Związek Nauczycielstwa Polskiego (ZNP) szacuje, że we wtorkowym 2-godzinnym strajku ostrzegawczym w szkołach i przedszkolach weźmie udział około 20 tys. placówek, czyli około 60 proc. wszystkich w kraju. Jak powiedziała PAP w poniedziałek rzeczniczka prasowa ZNP Magdalena Kaszulanis, cały czas zbierane są dane z okręgów.

Strajk ostrzegawczy ma być przeprowadzony na dwóch pierwszych godzinach zajęć. ZNP apeluje do rodziców, by nie przyprowadzali w tym czasie dzieci do szkół i przedszkoli.

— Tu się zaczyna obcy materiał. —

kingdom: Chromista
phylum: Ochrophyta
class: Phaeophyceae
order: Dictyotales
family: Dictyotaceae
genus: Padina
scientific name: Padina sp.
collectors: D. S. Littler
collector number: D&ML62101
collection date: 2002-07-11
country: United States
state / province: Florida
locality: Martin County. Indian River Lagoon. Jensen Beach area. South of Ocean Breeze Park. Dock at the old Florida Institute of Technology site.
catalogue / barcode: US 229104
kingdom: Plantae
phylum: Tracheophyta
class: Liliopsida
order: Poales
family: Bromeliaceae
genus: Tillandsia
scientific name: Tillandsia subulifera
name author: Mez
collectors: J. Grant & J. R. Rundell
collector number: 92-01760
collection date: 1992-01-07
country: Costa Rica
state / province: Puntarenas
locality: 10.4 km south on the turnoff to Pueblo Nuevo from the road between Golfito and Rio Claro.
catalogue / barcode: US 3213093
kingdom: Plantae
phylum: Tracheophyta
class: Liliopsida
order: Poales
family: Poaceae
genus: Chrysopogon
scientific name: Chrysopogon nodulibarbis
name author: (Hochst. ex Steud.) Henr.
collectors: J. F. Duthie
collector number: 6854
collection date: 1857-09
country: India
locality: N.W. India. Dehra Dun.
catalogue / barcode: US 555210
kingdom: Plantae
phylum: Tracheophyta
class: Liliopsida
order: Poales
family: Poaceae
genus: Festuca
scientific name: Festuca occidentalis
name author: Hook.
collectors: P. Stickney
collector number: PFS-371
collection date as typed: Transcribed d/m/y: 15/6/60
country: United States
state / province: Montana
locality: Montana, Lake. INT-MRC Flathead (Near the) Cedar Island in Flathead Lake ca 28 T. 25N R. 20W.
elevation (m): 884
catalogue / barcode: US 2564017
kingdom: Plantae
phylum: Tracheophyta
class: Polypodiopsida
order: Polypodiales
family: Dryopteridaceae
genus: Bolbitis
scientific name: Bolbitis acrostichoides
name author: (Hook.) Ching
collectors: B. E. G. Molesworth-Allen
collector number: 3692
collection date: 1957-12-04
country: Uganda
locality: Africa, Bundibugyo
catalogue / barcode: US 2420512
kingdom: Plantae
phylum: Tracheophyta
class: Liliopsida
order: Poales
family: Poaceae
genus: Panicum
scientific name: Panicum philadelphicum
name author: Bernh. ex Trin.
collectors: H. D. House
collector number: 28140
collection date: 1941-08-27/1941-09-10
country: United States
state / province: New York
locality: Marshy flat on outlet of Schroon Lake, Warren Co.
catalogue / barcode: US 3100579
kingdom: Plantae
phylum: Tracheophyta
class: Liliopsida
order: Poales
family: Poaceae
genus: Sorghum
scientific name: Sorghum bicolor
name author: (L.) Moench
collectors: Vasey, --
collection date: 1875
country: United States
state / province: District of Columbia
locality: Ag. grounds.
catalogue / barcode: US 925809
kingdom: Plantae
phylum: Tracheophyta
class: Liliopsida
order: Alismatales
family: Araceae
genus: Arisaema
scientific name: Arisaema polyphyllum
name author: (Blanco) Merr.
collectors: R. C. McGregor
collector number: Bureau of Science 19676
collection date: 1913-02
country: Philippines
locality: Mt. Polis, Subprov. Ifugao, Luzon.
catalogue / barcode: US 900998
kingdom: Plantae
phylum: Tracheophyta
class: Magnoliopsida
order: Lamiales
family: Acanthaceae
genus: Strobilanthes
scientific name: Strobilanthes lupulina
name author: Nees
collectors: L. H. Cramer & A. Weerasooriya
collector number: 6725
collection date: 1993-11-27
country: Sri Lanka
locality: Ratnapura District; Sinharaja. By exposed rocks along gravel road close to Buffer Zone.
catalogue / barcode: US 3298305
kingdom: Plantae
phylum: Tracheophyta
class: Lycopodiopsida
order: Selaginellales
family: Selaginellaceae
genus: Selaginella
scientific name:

W czasie strajku część placówek będzie całkowicie zamkniętych, w części będą prowadzone tylko zajęcia opiekuńcze - nie będzie lekcji. Będą też takie placówki, gdzie nauczyciele swoje poparcie dla protestu wyrażą np. strojem - założą czarne koszulki lub przypną kokardki.

Jak powiedział prezes ZNP Sławomir Broniarz, w związku z różnymi godzinami rozpoczynania pracy przez różne placówki, strajk może się rozpocząć zarówno o godzinach 6, 7 rano, jak i o godzinie 8. "O godzinie 10.00 placówki powinny już normalnie pracować" - powiedział.

"Rozmawialiśmy z rodzicami, tłumaczyliśmy dlaczego będziemy protestować. Z rozmów wynika, że rodzice rozumieją nas. Prosiliśmy ich także by nie przyprowadzali dzieci przed godziną 8 rano" - powiedziała PAP Anna Gajer, prezes ogniska ZNP w przedszkolu nr 158 w warszawskim Rembertowie. "Zdajemy sobie sprawę, że nie wszyscy mają z kim zostawić dzieci rano, dlatego każde dziecko przyprowadzone do nas przed 8 rano znajdzie opiekę" - dodała.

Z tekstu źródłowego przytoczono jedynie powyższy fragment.